BEGIN MATERIAL PROVIDED
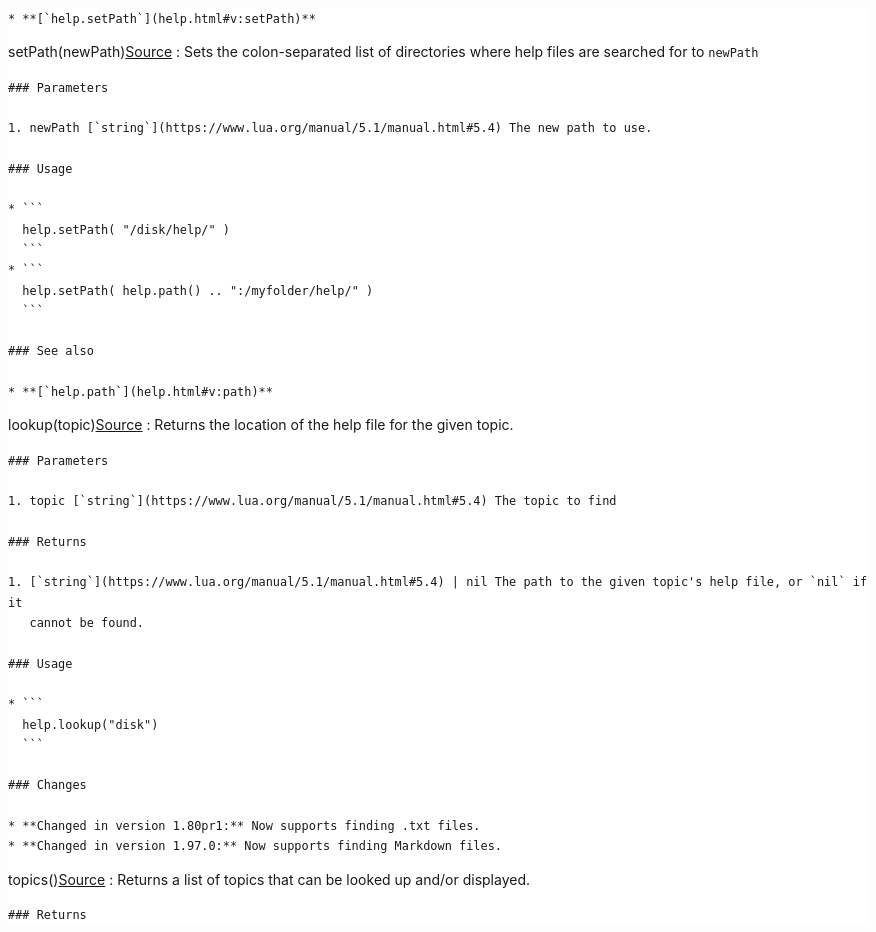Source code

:     * **[`help.setPath`](help.html#v:setPath)**

setPath(newPath)[Source](https://github.com/cc-tweaked/CC-Tweaked/blob/9c0ce27ce6ac568ecdff2a369cf517cb9431279f/projects/core/src/main/resources/data/computercraft/lua/rom/apis/help.lua#L30)
:   Sets the colon-separated list of directories where help files are searched
    for to `newPath`

    ### Parameters

    1. newPath [`string`](https://www.lua.org/manual/5.1/manual.html#5.4) The new path to use.

    ### Usage

    * ```
      help.setPath( "/disk/help/" )
      ```
    * ```
      help.setPath( help.path() .. ":/myfolder/help/" )
      ```

    ### See also

    * **[`help.path`](help.html#v:path)**

lookup(topic)[Source](https://github.com/cc-tweaked/CC-Tweaked/blob/9c0ce27ce6ac568ecdff2a369cf517cb9431279f/projects/core/src/main/resources/data/computercraft/lua/rom/apis/help.lua#L45)
:   Returns the location of the help file for the given topic.

    ### Parameters

    1. topic [`string`](https://www.lua.org/manual/5.1/manual.html#5.4) The topic to find

    ### Returns

    1. [`string`](https://www.lua.org/manual/5.1/manual.html#5.4) | nil The path to the given topic's help file, or `nil` if it
       cannot be found.

    ### Usage

    * ```
      help.lookup("disk")
      ```

    ### Changes

    * **Changed in version 1.80pr1:** Now supports finding .txt files.
    * **Changed in version 1.97.0:** Now supports finding Markdown files.

topics()[Source](https://github.com/cc-tweaked/CC-Tweaked/blob/9c0ce27ce6ac568ecdff2a369cf517cb9431279f/projects/core/src/main/resources/data/computercraft/lua/rom/apis/help.lua#L66)
:   Returns a list of topics that can be looked up and/or displayed.

    ### Returns
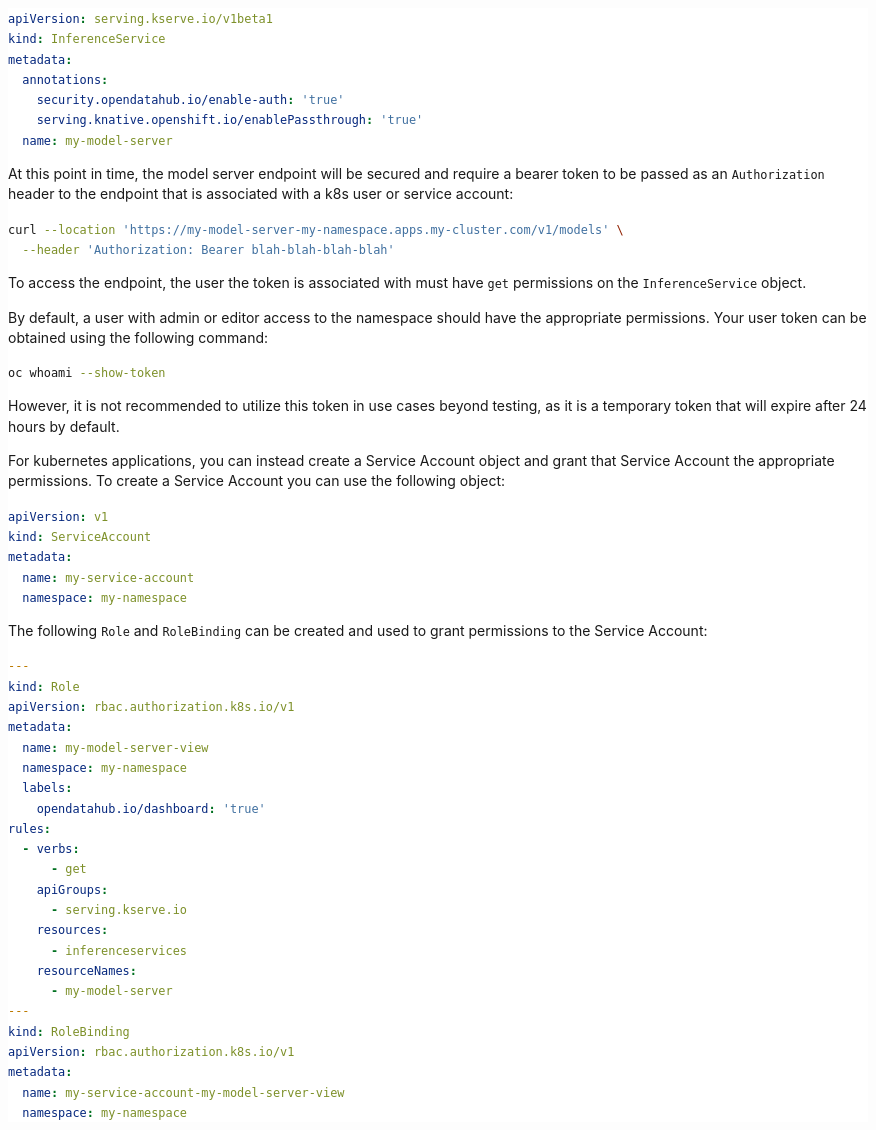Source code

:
 ```yaml
apiVersion: serving.kserve.io/v1beta1
kind: InferenceService
metadata:
  annotations:
    security.opendatahub.io/enable-auth: 'true'
    serving.knative.openshift.io/enablePassthrough: 'true'
  name: my-model-server
```

At this point in time, the model server endpoint will be secured and require a bearer token to be passed as an `Authorization` header to the endpoint that is associated with a k8s user or service account:

```sh
curl --location 'https://my-model-server-my-namespace.apps.my-cluster.com/v1/models' \
  --header 'Authorization: Bearer blah-blah-blah-blah' 
```

To access the endpoint, the user the token is associated with must have `get` permissions on the `InferenceService` object.

By default, a user with admin or editor access to the namespace should have the appropriate permissions.  Your user token can be obtained using the following command:

```sh
oc whoami --show-token 
```

However, it is not recommended to utilize this token in use cases beyond testing, as it is a temporary token that will expire after 24 hours by default.

For kubernetes applications, you can instead create a Service Account object and grant that Service Account the appropriate permissions.  To create a Service Account you can use the following object:

```yaml
apiVersion: v1
kind: ServiceAccount
metadata:
  name: my-service-account
  namespace: my-namespace
```

The following `Role` and `RoleBinding` can be created and used to grant permissions to the Service Account:

```yaml
---
kind: Role
apiVersion: rbac.authorization.k8s.io/v1
metadata:
  name: my-model-server-view
  namespace: my-namespace
  labels:
    opendatahub.io/dashboard: 'true'
rules:
  - verbs:
      - get
    apiGroups:
      - serving.kserve.io
    resources:
      - inferenceservices
    resourceNames:
      - my-model-server
---
kind: RoleBinding
apiVersion: rbac.authorization.k8s.io/v1
metadata:
  name: my-service-account-my-model-server-view
  namespace: my-namespace
```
END MATERIAL PROVIDED
**ASSIGNMENT:** Wherever an image appears, omit it; copy the rest of the records exactly.

**OUTPUT OF THE TASK:**
Source code

:     * **[`help.setPath`](help.html#v:setPath)**

setPath(newPath)[Source](https://github.com/cc-tweaked/CC-Tweaked/blob/9c0ce27ce6ac568ecdff2a369cf517cb9431279f/projects/core/src/main/resources/data/computercraft/lua/rom/apis/help.lua#L30)
:   Sets the colon-separated list of directories where help files are searched
    for to `newPath`

    ### Parameters

    1. newPath [`string`](https://www.lua.org/manual/5.1/manual.html#5.4) The new path to use.

    ### Usage

    * ```
      help.setPath( "/disk/help/" )
      ```
    * ```
      help.setPath( help.path() .. ":/myfolder/help/" )
      ```

    ### See also

    * **[`help.path`](help.html#v:path)**

lookup(topic)[Source](https://github.com/cc-tweaked/CC-Tweaked/blob/9c0ce27ce6ac568ecdff2a369cf517cb9431279f/projects/core/src/main/resources/data/computercraft/lua/rom/apis/help.lua#L45)
:   Returns the location of the help file for the given topic.

    ### Parameters

    1. topic [`string`](https://www.lua.org/manual/5.1/manual.html#5.4) The topic to find

    ### Returns

    1. [`string`](https://www.lua.org/manual/5.1/manual.html#5.4) | nil The path to the given topic's help file, or `nil` if it
       cannot be found.

    ### Usage

    * ```
      help.lookup("disk")
      ```

    ### Changes

    * **Changed in version 1.80pr1:** Now supports finding .txt files.
    * **Changed in version 1.97.0:** Now supports finding Markdown files.

topics()[Source](https://github.com/cc-tweaked/CC-Tweaked/blob/9c0ce27ce6ac568ecdff2a369cf517cb9431279f/projects/core/src/main/resources/data/computercraft/lua/rom/apis/help.lua#L66)
:   Returns a list of topics that can be looked up and/or displayed.

    ### Returns
Source code

:
 ```yaml
apiVersion: serving.kserve.io/v1beta1
kind: InferenceService
metadata:
  annotations:
    security.opendatahub.io/enable-auth: 'true'
    serving.knative.openshift.io/enablePassthrough: 'true'
  name: my-model-server
```

At this point in time, the model server endpoint will be secured and require a bearer token to be passed as an `Authorization` header to the endpoint that is associated with a k8s user or service account:

```sh
curl --location 'https://my-model-server-my-namespace.apps.my-cluster.com/v1/models' \
  --header 'Authorization: Bearer blah-blah-blah-blah' 
```

To access the endpoint, the user the token is associated with must have `get` permissions on the `InferenceService` object.

By default, a user with admin or editor access to the namespace should have the appropriate permissions.  Your user token can be obtained using the following command:

```sh
oc whoami --show-token 
```

However, it is not recommended to utilize this token in use cases beyond testing, as it is a temporary token that will expire after 24 hours by default.

For kubernetes applications, you can instead create a Service Account object and grant that Service Account the appropriate permissions.  To create a Service Account you can use the following object:

```yaml
apiVersion: v1
kind: ServiceAccount
metadata:
  name: my-service-account
  namespace: my-namespace
```

The following `Role` and `RoleBinding` can be created and used to grant permissions to the Service Account:

```yaml
---
kind: Role
apiVersion: rbac.authorization.k8s.io/v1
metadata:
  name: my-model-server-view
  namespace: my-namespace
  labels:
    opendatahub.io/dashboard: 'true'
rules:
  - verbs:
      - get
    apiGroups:
      - serving.kserve.io
    resources:
      - inferenceservices
    resourceNames:
      - my-model-server
---
kind: RoleBinding
apiVersion: rbac.authorization.k8s.io/v1
metadata:
  name: my-service-account-my-model-server-view
  namespace: my-namespace
```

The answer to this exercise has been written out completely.